Narrating the great outdoors

Explorer Lawrence Millman has traveled far and wide, writing stories of his adventures from the Arctic to the Ecuadorian Amazon and beyond.

Lawrence Millman, AB ’67, an explorer extraordinaire, is the author of 18 books that document his global travels.
Lawrence Millman, AB ’67, an explorer extraordinaire, is the author of 18 books that document his global travels. (Courtesy photo)

As an undergraduate, Lawrence Millman, AB ’67, would sometimes sleep in Forest Park to get away from dorm life. “I didn’t like crowds. I didn’t like communal living. I didn’t like the noise,” he says. “I liked the outdoors, so it was a perfect place for me to go occasionally.” Millman’s penchant for the outdoors would eventually lead him to a career as a traveler and explorer. “I slowly got interested in exploration as an alternative way of life, in the same way that I regarded sleeping in Forest Park as an alternative way of life.”

The author of 18 books, Millman has traveled along ancient Viking sea routes, spent time in the Ecuadorian Amazon with former headhunters, interviewed elders in the Arctic, collected oral histories in the west of Ireland, investigated a series of 1941 murders in Hudson Bay as well as documented fungi around the world. His writing often displays the startling immediacy of lived experience. “I’ve spent a lot of time as a travel writer, especially in remote places — places off the map,” he says.

About Lawrence Millman

Favorite place on campus

Holmes Lounge. I would sit there all the time. Reading and drinking coffee and talking about literature with various individuals.

A favorite WashU anecdote

I would go into Graham Chapel in the middle of the night and improvise on the organ. The door was always open, so anyone could come in at any time. The organist came in one night around 10:30 p.m. to collect something, and there I was improvising. He nodded, smiled at me and walked off. I finished playing some time after midnight, and there was a round of applause. I saw half a dozen students sitting in the front row.

What are you currently working on?

I’ve just about finished a memoir titled Outsider: Travels with Thoreau and Myself. I read Walden when I was a kid and pitched a tent in the backyard and lived there for a week, being a Thoreau imitator. The memoir allowed me to travel within myself. I’m writing about my past travels and who I am. It’s the hardest thing I’ve ever written. I’ve had no problem writing about fungi and remote places, but writing about myself is very different.

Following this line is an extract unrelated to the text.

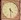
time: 4:29
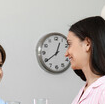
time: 12:39
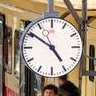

Always interested in exploration, Millman came to WashU determined to pursue archaeology. “There was a fellow named George Mylonas, a famous archaeologist,” he says. “I wanted to study with him but arrived only to discover he’d taken a two-year sabbatical.” With Mylonas — the founding chair of the Department of Art History and Archaeology in Arts & Sciences — nowhere to be found, Millman switched to English, which paved his way to becoming a writer.

After completing a PhD in English at Rutgers University, where he wrote a dissertation about H. Rider Haggard — a popular 19th-century English adventure novelist interested in faraway places — Millman took his interest in exploration a step further and became an explorer himself. “I finally got tired of academia and classrooms and reading books, and I got interested in the opposite: oral cultures,” he says. “I went to live in the west of Ireland and wrote my first book, Our Like Will Not Be There Again.

The book, originally published in 1977, centers on the dying art of storytelling due to the arrival of television. “We’ll sit and watch television or sit in front of computers rather than communicate with each other,” he says. “That is a major theme in my first book, and it’s also a theme in virtually all of my other books.”

Storytelling is something Millman values highly. “I spent a lot of time in the Arctic collecting Inuit folktales. The resulting book was A Kayak Full of Ghosts (1987). And that has been in print almost continuously for 35 years.” It includes stories about children who grow antlers and men who marry rocks.

Last Places: A Journey in the North (1990) followed. A kind of travel book, it gave Millman the chance to retrace the journeys of the Vikings, traveling through Norway, Shetland Islands, Faroe Islands, Iceland, Greenland, Labrador and Newfoundland, and documenting his encounters with the sometimes eccentric local folks he found along the way.

His interest in fungi, a topic on which he has now written three books — Fascinating Fungi of New England (2011), Giant Polypores & Stoned Reindeer (2017), and Fungipedia: A Brief Compendium of Mushroom Lore (2019) — materialized one fateful night when he spotted a bioluminescent mushroom. “It’s called a jack-o-lantern. It’s not a bright light, it’s just a light blue, green light. And I had an epiphany.” He now collects mushrooms year-round and leads mushroom walks all over the United States and Canada.

His study of fungi seems like a natural outgrowth of his previous experiences, a chance to be outside in solitude, ready for unforeseen adventure. “There’s infinite variety of size, shape, color and chance,” he says. “You don’t know what you’re going to find next.”